The only thing that counts is faith expressing itself through love. Galatians 5:6

Wednesday, March 28, 2018

Freeze Frame Crucifixion



John 19:17
Carrying his own cross, he went out to the place of the Skull.


For nearly two and a half years I have been writing out the gospel of John.   In Greek, English and Thai, verse by verse, one each day, it's become a labour of love and a discipline of slowing that I have come to find deeply centering.

Until right now.

John 19:18
There they crucified him.

Right now, by no plan that could ever have been calculated, I am writing out the Crucifixion during Lent.

Slowly.

Frame by frame.

And it's awful.

John 19:25
Near the cross of Jesus stood his mother.

In my notebook Jesus dies very, very slowly.

A little bit each day.

It takes a long time.

John 19:28
Later, knowing that everything had now been finished, Jesus, "I am thirsty."

I am uncomfortable.

Squeamish even.

It makes me realize a startling truth about myself.  That even with a life time of knowing the story, even having seen the movies and pictures many times over, even with the responsibility of preaching this stuff every year for Easter, and often enough in between, I am rather inclined to read through all this misery very quickly.  I don't even let my eyes linger too long on the pages of my Bible.  It's too gory.  Too horrible.  Too wretched to watch my Jesus in such agony.  Let's just hurry past this to the garden, and Mary ecstatic with joy when He says her name.

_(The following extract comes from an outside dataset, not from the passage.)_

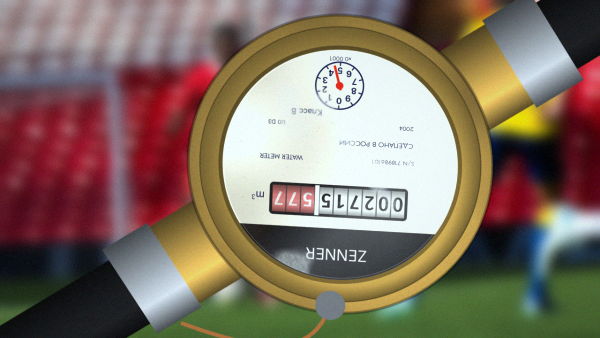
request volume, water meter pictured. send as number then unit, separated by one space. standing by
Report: 2715.5774 m³
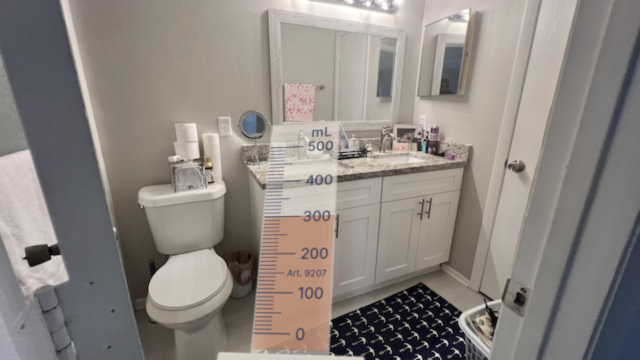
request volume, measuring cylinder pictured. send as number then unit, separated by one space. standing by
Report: 300 mL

But the practice of writing out only.  One.  Verse.  Each.  Day.  Forces a long and awful pause beside the cross.

And so here I am.   Taking a drawn and grief-smacked look at the bloodied face of the One I love so much.

Oh King of my heart
I can almost smell Your wounds,
the Blood

No wonder they all ran away
The flesh-torn mess is sickening
I want to run

But this time
I'll not rush past,
averting my eyes
Instead
I'll stand here
for as long as it takes 
And stare a good long time
at Your face
Your eyes,
filled with blood
and grace
and pain
and unspeakable purity

And Love

slowly

dying.

John 19:30
When he had received the drink, Jesus said, "It is finished."  
With that he bowed his head and gave up his spirit.